2. Inequality. “The second key area is what the Chinese government refers to as ‘common prosperity’, or becoming wealthy together. This is clearly a function of being more of a socialist state, so there is greater emphasis on social responsibilities for companies. Many middle-class citizens are being squeezed by higher mortgage costs, higher healthcare costs and spiralling education costs. We have seen a huge crackdown on the education sector – recently, they have effectively nationalised the sector. This is also putting a lot of pressure on Chinese companies to focus on their employees,” Van Cuyck says.
3. Child protection. Teenagers are spending a disproportionate amount of time – and money – on social media and gaming platforms, and the government wants to control this. They've cut the amount of time that teenagers may spend on gaming platforms to no more than one hour a day, three days a week. “This certainly has a direct impact on the likes of Tencent, but to put it into context, the gaming revenues that come from teenagers under 18 is less than 6% of the total revenue,” Van Cuyck says.
4. Data security. “There are enormous sensitivities around national security and consumer privacy protection. China’s regulatory body recently passed a personal information protection law, which will become effective on November 1. They’re targeting data collection and analytics. This will affect how companies can share personal information, and is likely to impact their ability to monetise and generate revenue. So this is a factor for Tencent, as a reasonable proportion of their revenue comes from advertising. The government is also forcing state-owned enterprises to move data out of commercial cloud businesses into a state-owned cloud business. And that’s another area that is essential for both Alibaba and Tencent,” Van Cuyck says.
China’s problems are not very different from those faced in the US; it’s just that the Chinese government can impose regulations far more quickly and rigorously than a democratic Western nation could in dealing with them.

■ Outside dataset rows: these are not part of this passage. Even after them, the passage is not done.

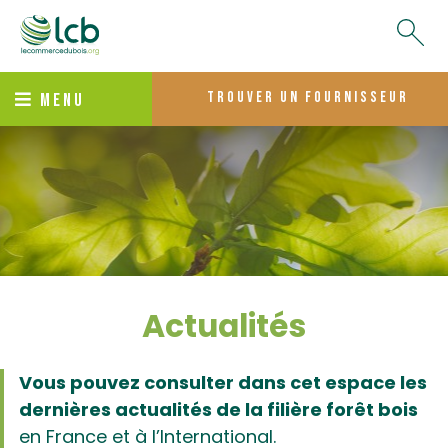
trouver un fournisseur
MENU
Actualités
Vous pouvez consulter dans cet espace les
dernières actualités de la filière forêt bois
en France et à l’International.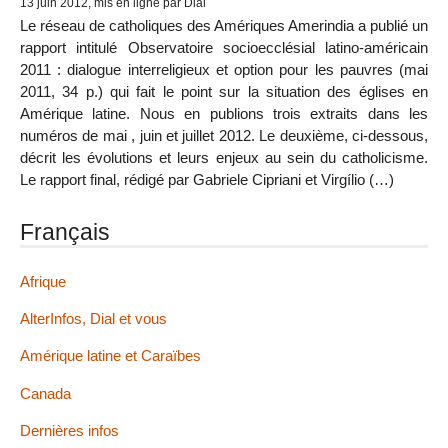
13 juin 2012, mis en ligne par Dial
Le réseau de catholiques des Amériques Amerindia a publié un
rapport intitulé Observatoire socioecclésial latino-américain
2011 : dialogue interreligieux et option pour les pauvres (mai
2011, 34 p.) qui fait le point sur la situation des églises en
Amérique latine. Nous en publions trois extraits dans les
numéros de mai , juin et juillet 2012. Le deuxième, ci-dessous,
décrit les évolutions et leurs enjeux au sein du catholicisme.
Le rapport final, rédigé par Gabriele Cipriani et Virgílio (…)
Français
Afrique
AlterInfos, Dial et vous
Amérique latine et Caraïbes
Canada
Dernières infos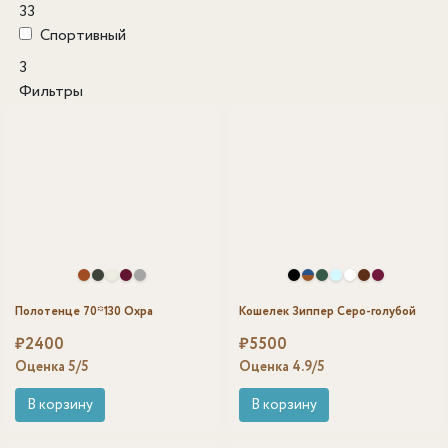
33
Спортивный
3
Фильтры
Полотенце 70*130 Охра
Кошелек Зиппер Серо-голубой
₽
2400
₽
5500
Оценка
5
/5
Оценка
4.9
/5
В корзину
В корзину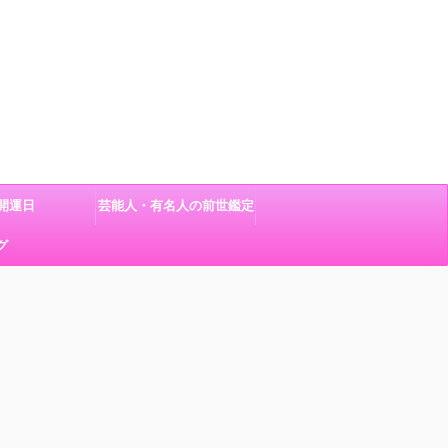
開運日
芸能人・有名人の前世鑑定
グ
結果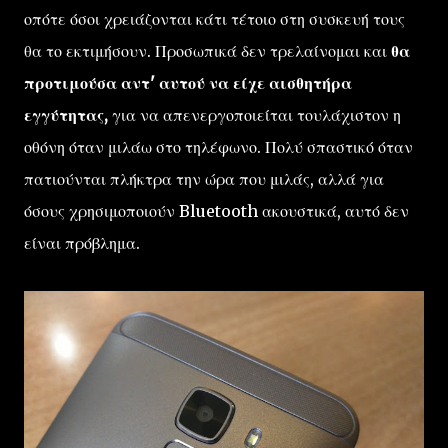
οπότε όσοι χρειάζονται κάτι τέτοιο στη συσκευή τους
θα το εκτιμήσουν. Προσωπικά δεν τρελαίνομαι και
θα
προτιμούσα αντ' αυτού να είχε αισθητήρα
εγγύτητας,
για να απενεργοποιείται τουλάχιστον η
οθόνη όταν μιλάω στο τηλέφωνο. Πολύ σπαστικό όταν
πατιούνται πλήκτρα την ώρα που μιλάς, αλλά για
όσους χρησιμοποιούν Bluetooth ακουστικά, αυτό δεν
είναι πρόβλημα.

In an article on the Nedgroup Investments website, Iain Power, fund manager of the Nedgroup Investments Balanced Fund, says the aim of the regulations is to achieve a better life for the Chinese people, with greater access to education.
“The state is trying to do away with practices where the social cost is not desirable. The difference with China is that it tends to adopt these changes very quickly and sometimes without tact. In the West it’s a longer process of litigation and lobbying before finding some middle ground in policies and practices.
“So, while we have seen pressure on share prices and the sense that the Chinese government is increasing its involvement in the state, their long-term goal is on common prosperity, which is a well-intended objective. Achieving this and addressing the huge disparity between the rich and the poor in China will, however, be a delicate balance to achieve.
“History has shown that whenever governments get too involved in the state, it tends to be very bad for economic growth. We have seen this in China’s history in particular, so the Chinese government will have to be extremely careful while they go about this process of closing the gap in inequality in their society. They will need to set a framework for their businesses that is accommodative for sustainable growth, and also reasonable in terms of competition. This is something we will watch carefully,” Power says.